Born This Way and Express Yourself
I guess this has turned into a feud between Lady Gaga and Madonna, but it doesn’t have to be like that. I remember one episode of Kids Incorporated where two of the incorporated kids wrote the same song, and they both claimed the other stole it, but they just both came up with it out of their own brains. That might be what happened here, except that Lady Gaga’s brain had spent about 20 years listening to Express Yourself, so maybe she was influenced without meaning to be. I don’t know, I guess I don’t have strong enough feelings about either Lady Gaga or Madonna to have a dog in this fight.
Anyway, here’s the Kids Incorporated thing, I’m not crazy:
Last Dance With Mary Jane and Dani California
Poor Tom Petty. These songs are different enough that they can be explained by the overlap in Tom Petty and Red Hot Chili Peppers’ style, but still.

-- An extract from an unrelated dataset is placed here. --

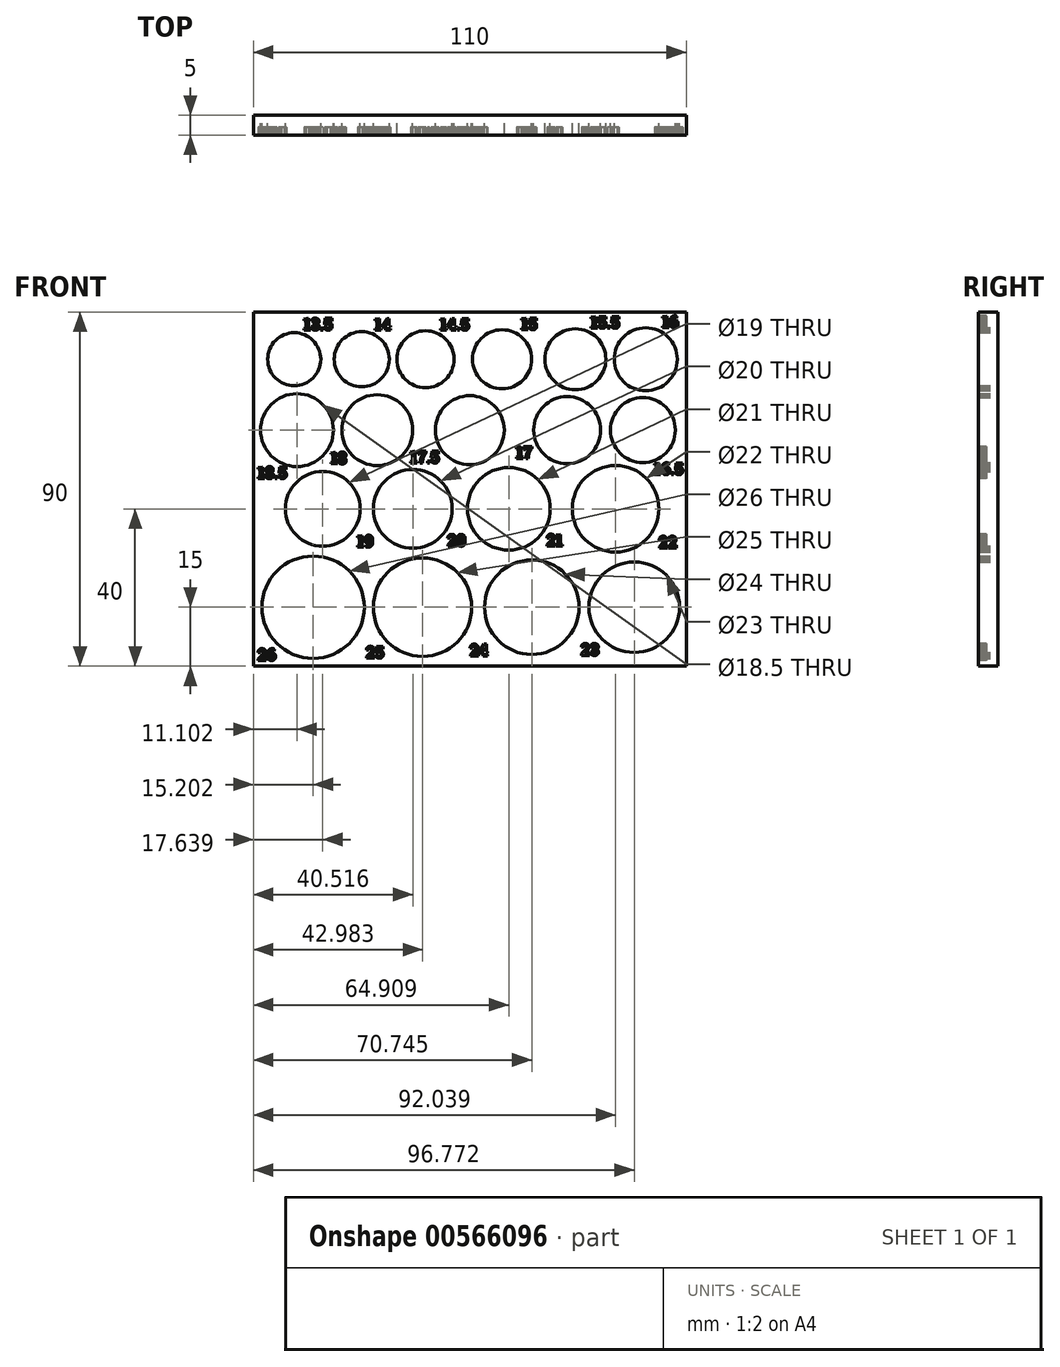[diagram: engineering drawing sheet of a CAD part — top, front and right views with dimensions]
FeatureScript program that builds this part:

This sort of always happens to old Tom.
Won’t Back Down and Stay With Me
See? Petty and Sam Smith settled this one out of court, but hey, imitation is the sincerest form of flattery, right? Say what you will about the Heartbreakers, Tom Petty can write a really catchy melody.
Roar and Brave
I don’t see any stealing happening here, these just both sound like midtempo female pop songs from the 2010s… but they’re still song twins. Identical or fraternal? Jury’s still out.
California Gurls and Tik Tok
Katy Perry, at it again. Again, I don’t think this is a commentary on Katy Perry (/her “team”) stealing their tunes (this time from Ke$ha), but more on how a certain kind of pop song always sounds the same.

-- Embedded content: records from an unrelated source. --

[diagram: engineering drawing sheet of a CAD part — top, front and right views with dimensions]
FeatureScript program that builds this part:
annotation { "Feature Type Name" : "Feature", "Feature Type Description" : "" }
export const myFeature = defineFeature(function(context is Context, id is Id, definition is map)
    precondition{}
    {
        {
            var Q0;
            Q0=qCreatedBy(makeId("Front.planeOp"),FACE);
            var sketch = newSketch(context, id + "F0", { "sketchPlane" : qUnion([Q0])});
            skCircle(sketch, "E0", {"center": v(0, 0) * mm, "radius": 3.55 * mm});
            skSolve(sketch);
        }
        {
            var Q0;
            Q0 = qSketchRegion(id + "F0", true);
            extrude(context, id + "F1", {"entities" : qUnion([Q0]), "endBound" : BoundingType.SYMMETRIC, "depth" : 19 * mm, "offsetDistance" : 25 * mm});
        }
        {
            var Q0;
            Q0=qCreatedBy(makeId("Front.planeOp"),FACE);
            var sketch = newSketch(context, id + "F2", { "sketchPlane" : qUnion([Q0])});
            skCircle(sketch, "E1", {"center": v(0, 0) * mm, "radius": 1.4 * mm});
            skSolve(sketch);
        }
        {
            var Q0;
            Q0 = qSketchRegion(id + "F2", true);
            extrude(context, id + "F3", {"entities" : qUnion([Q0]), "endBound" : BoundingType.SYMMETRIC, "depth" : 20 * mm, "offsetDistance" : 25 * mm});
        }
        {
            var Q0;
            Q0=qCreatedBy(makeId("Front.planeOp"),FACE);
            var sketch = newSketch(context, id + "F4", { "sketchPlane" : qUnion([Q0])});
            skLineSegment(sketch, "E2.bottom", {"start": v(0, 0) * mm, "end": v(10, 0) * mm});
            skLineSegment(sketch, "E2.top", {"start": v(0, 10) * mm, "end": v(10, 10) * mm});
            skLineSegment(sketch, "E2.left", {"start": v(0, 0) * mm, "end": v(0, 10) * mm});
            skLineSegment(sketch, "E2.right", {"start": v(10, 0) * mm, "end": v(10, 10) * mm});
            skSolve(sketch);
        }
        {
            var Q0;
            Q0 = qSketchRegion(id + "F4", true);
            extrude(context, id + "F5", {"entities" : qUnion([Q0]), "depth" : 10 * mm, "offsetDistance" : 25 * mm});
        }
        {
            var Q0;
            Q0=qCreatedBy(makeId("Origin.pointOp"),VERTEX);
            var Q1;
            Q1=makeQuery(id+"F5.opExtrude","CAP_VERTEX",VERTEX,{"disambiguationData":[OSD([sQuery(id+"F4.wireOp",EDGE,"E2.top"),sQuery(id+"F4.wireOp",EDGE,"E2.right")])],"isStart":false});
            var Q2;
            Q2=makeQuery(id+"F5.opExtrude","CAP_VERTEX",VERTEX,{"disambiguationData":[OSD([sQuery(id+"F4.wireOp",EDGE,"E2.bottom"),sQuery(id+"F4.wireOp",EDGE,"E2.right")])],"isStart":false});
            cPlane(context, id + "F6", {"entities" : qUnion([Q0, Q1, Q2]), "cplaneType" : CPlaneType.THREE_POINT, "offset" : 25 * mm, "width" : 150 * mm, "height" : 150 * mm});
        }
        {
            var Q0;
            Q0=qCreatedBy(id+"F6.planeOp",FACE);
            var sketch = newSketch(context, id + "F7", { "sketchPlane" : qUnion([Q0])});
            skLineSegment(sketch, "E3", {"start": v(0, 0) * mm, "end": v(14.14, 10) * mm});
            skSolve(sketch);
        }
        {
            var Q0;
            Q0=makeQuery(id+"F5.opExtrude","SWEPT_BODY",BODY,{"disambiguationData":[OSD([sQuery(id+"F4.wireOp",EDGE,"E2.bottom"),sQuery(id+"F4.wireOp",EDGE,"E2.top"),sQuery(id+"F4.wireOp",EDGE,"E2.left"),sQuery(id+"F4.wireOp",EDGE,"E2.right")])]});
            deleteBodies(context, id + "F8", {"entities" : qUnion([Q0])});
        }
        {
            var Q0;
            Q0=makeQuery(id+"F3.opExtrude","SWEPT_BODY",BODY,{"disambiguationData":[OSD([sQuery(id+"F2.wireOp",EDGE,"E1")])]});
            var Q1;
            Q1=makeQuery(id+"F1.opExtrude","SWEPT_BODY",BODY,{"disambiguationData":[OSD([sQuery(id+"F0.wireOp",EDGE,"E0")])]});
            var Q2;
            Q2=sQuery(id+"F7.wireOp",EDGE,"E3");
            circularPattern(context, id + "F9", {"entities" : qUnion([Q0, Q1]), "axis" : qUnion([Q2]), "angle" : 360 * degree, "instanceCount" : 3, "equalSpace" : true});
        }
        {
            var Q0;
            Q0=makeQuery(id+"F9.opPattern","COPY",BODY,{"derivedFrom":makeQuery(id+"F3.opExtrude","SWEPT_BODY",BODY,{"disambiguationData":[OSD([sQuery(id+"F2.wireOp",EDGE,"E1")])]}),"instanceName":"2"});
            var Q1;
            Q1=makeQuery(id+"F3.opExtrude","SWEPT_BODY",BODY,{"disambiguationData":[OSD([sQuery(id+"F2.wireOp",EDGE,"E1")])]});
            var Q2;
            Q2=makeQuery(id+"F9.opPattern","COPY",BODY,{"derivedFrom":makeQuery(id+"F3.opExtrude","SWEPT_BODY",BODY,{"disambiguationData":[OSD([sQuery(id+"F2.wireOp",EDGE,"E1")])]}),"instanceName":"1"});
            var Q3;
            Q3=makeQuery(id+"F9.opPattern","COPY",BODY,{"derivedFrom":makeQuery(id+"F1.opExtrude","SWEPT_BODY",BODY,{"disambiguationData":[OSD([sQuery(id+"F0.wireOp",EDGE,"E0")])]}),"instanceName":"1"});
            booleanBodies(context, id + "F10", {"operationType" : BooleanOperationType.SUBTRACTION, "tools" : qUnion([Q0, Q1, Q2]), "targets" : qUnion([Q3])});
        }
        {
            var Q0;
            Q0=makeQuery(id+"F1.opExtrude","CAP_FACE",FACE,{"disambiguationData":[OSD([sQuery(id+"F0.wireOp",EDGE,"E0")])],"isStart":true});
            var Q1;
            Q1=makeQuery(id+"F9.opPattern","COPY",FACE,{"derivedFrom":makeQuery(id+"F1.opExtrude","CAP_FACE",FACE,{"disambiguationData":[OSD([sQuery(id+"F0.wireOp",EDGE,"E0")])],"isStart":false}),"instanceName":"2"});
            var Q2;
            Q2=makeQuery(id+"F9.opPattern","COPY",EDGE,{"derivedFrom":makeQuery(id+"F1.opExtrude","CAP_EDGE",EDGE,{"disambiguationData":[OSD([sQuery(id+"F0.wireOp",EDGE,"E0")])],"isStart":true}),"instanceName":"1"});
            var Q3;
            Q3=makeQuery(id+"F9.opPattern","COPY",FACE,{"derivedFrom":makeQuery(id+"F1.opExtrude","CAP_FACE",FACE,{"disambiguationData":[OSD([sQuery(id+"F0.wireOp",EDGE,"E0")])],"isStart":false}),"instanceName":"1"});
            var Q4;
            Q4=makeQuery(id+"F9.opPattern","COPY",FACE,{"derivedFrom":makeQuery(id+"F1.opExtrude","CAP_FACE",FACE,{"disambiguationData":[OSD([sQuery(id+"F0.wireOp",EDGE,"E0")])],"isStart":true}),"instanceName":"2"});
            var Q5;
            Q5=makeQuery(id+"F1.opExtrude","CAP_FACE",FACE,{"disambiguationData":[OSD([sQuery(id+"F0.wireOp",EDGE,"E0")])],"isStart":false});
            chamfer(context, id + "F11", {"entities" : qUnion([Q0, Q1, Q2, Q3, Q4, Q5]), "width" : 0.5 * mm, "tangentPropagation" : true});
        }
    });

Best Song Ever and Baba O’Riley
I was late to the game with this one. By the time I heard Best Song Ever and thought “jeez, has nobody noticed that this is the long-lost song-twin of Baba O’Riley?” and went online to Google it, I discovered that I was wrong. Everybody had noticed. I have nothing against One Direction, they just aren’t my cup of tea, but if it gets a few more teens Youtubing The Who, that’s cool.
Sinner’s Sonnet and Landlocked Blues
Bright Eyes reminds me of 2005, when emo guys with feelings were the in thing and I was all about Conor Oberst. Admittedly, a lot of that mid-2000s Saddle Creek stuff has a certain sound to it. So a few years ago when I heard Sinner’s Sonnet it took me a minute to realize that it didn’t sound familiar because I had heard it before, it sounded familiar because it was song twins with Bright Eyes’ Landlocked Blues. Sinner’s Sonnet never got airplay or anything, but from my internet searching it looks like it popped up on Pandora for quite a few of us.

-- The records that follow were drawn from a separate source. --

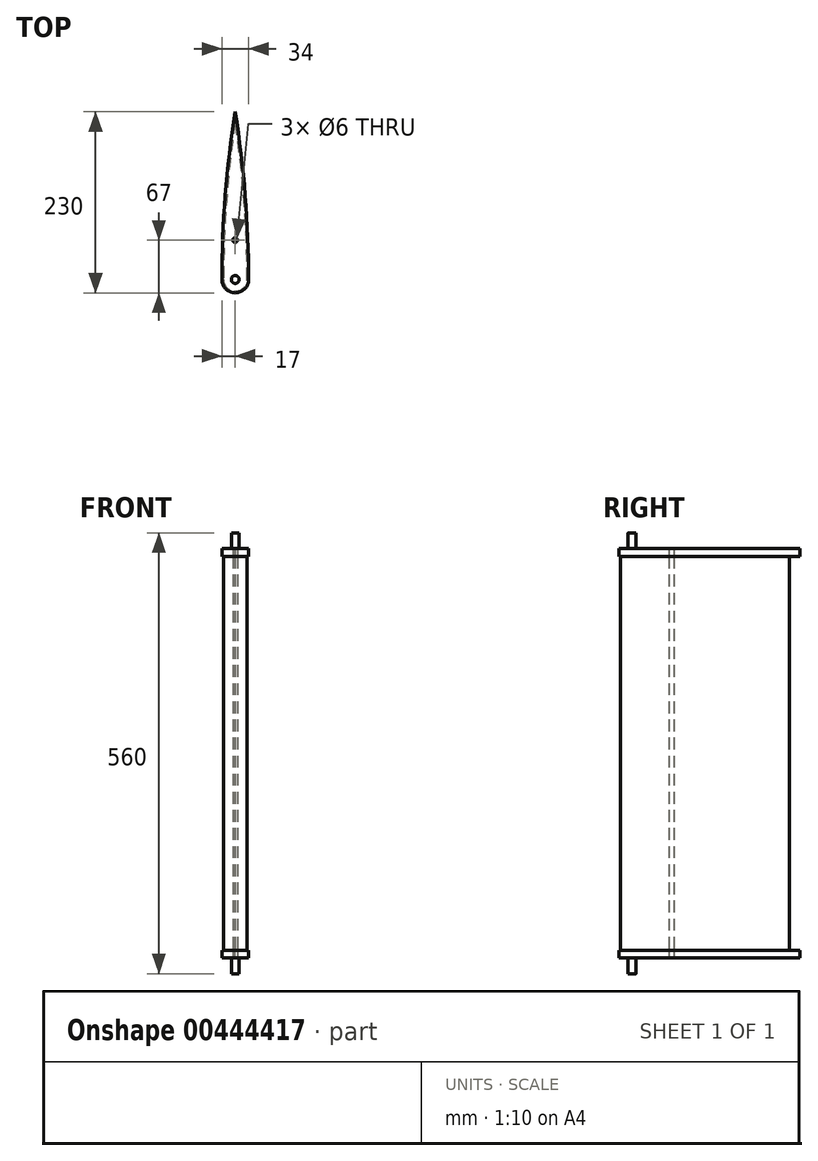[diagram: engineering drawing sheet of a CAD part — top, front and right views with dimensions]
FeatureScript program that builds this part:
annotation { "Feature Type Name" : "Feature", "Feature Type Description" : "" }
export const myFeature = defineFeature(function(context is Context, id is Id, definition is map)
    precondition{}
    {
        {
            var Q0;
            Q0=qCreatedBy(makeId("Top.planeOp"),FACE);
            var sketch = newSketch(context, id + "F0", { "sketchPlane" : qUnion([Q0])});
            skArc(sketch, "E0", {"start": v(-15, 0) * mm, "mid": v(0, -15) * mm, "end": v(15, 0) * mm});
            skArc(sketch, "E1", {"start": v(-15, 0) * mm, "mid": v(-11.24, 100.28) * mm, "end": v(0, 200) * mm});
            skLineSegment(sketch, "E2", {"start": v(0, 0) * mm, "end": v(0, 200) * mm, "construction": true});
            skArc(sketch, "E3.MirrorCS", {"start": v(15, 0) * mm, "mid": v(11.24, 100.28) * mm, "end": v(0, 200) * mm});
            skSolve(sketch);
        }
        {
            var Q0;
            Q0 = qSketchRegion(id + "F0", true);
            extrude(context, id + "F1", {"entities" : qUnion([Q0]), "endBound" : BoundingType.SYMMETRIC, "depth" : 500 * mm});
        }
        {
            var Q0;
            Q0=makeQuery(id+"F1.opExtrude","CAP_FACE",FACE,{"disambiguationData":[OSD([sQuery(id+"F0.wireOp",EDGE,"E0"),sQuery(id+"F0.wireOp",EDGE,"E1"),sQuery(id+"F0.wireOp",EDGE,"E3.MirrorCS")])],"isStart":false});
            var sketch = newSketch(context, id + "F2", { "sketchPlane" : qUnion([Q0])});
            skArc(sketch, "E4.0", {"start": v(-17, 0) * mm, "mid": v(0, -17) * mm, "end": v(17, 0) * mm});
            skArc(sketch, "E4.1", {"start": v(0, 213) * mm, "mid": v(-12.74, 106.84) * mm, "end": v(-17, 0) * mm});
            skArc(sketch, "E4.2", {"start": v(17, 0) * mm, "mid": v(12.74, 106.84) * mm, "end": v(0, 213) * mm});
            skSolve(sketch);
        }
        {
            var Q0;
            Q0 = qSketchRegion(id + "F2", true);
            extrude(context, id + "F3", {"entities" : qUnion([Q0]), "depth" : 10 * mm});
        }
        {
            var Q0;
            Q0=makeQuery(id+"F3.opExtrude","CAP_FACE",FACE,{"disambiguationData":[OSD([sQuery(id+"F2.wireOp",EDGE,"E4.0"),sQuery(id+"F2.wireOp",EDGE,"E4.1"),sQuery(id+"F2.wireOp",EDGE,"E4.2")])],"isStart":false});
            var sketch = newSketch(context, id + "F4", { "sketchPlane" : qUnion([Q0])});
            skCircle(sketch, "E5", {"center": v(0, 0) * mm, "radius": 5 * mm});
            skSolve(sketch);
        }
        {
            var Q0;
            Q0 = qSketchRegion(id + "F4", true);
            extrude(context, id + "F5", {"entities" : qUnion([Q0]), "operationType" : NewBodyOperationType.ADD, "depth" : 20 * mm});
        }
        {
            var Q0;
            Q0=makeQuery(id+"F3.opExtrude","SWEPT_BODY",BODY,{"disambiguationData":[OSD([sQuery(id+"F2.wireOp",EDGE,"E4.0"),sQuery(id+"F2.wireOp",EDGE,"E4.1"),sQuery(id+"F2.wireOp",EDGE,"E4.2")])]});
            var Q1;
            Q1=qCreatedBy(makeId("Top.planeOp"),FACE);
            mirror(context, id + "F6", {"entities" : qUnion([Q0]), "mirrorPlane" : qUnion([Q1])});
        }
        {
            var Q0;
            Q0=makeQuery(id+"F6.opPattern","COPY",FACE,{"derivedFrom":makeQuery(id+"F3.opExtrude","CAP_FACE",FACE,{"disambiguationData":[OSD([sQuery(id+"F2.wireOp",EDGE,"E4.0"),sQuery(id+"F2.wireOp",EDGE,"E4.1"),sQuery(id+"F2.wireOp",EDGE,"E4.2")])],"isStart":false}),"instanceName":"1"});
            var sketch = newSketch(context, id + "F7", { "sketchPlane" : qUnion([Q0])});
            skCircle(sketch, "E6", {"center": v(0, -50) * mm, "radius": 3 * mm});
            skLineSegment(sketch, "E7", {"start": v(0, 0) * mm, "end": v(0, -50) * mm, "construction": true});
            skSolve(sketch);
        }
        {
            var Q0;
            Q0 = qSketchRegion(id + "F7", true);
            extrude(context, id + "F8", {"entities" : qUnion([Q0]), "operationType" : NewBodyOperationType.REMOVE, "endBound" : BoundingType.THROUGH_ALL, "oppositeDirection" : true, "depth" : 25 * mm});
        }
    });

My Sweet Lord and He’s So Fine
It didn’t feel like I could make this list without including these identical song twins, but it also felt like stating the obvious — like putting Jesus on a list of People You May Not Have Noticed Were In The Bible or something. My Sweet Lord is one of George Harrison’s solo efforts, but this still shows why George’s songs are some of my favorite Beatles tunes. It’s because they’re basically identical to other, very good pop songs. If you can sing along to My Sweet Lord without inserting “doo-lang doo-lang doo-lang” into the chorus, you have a better ear than I do.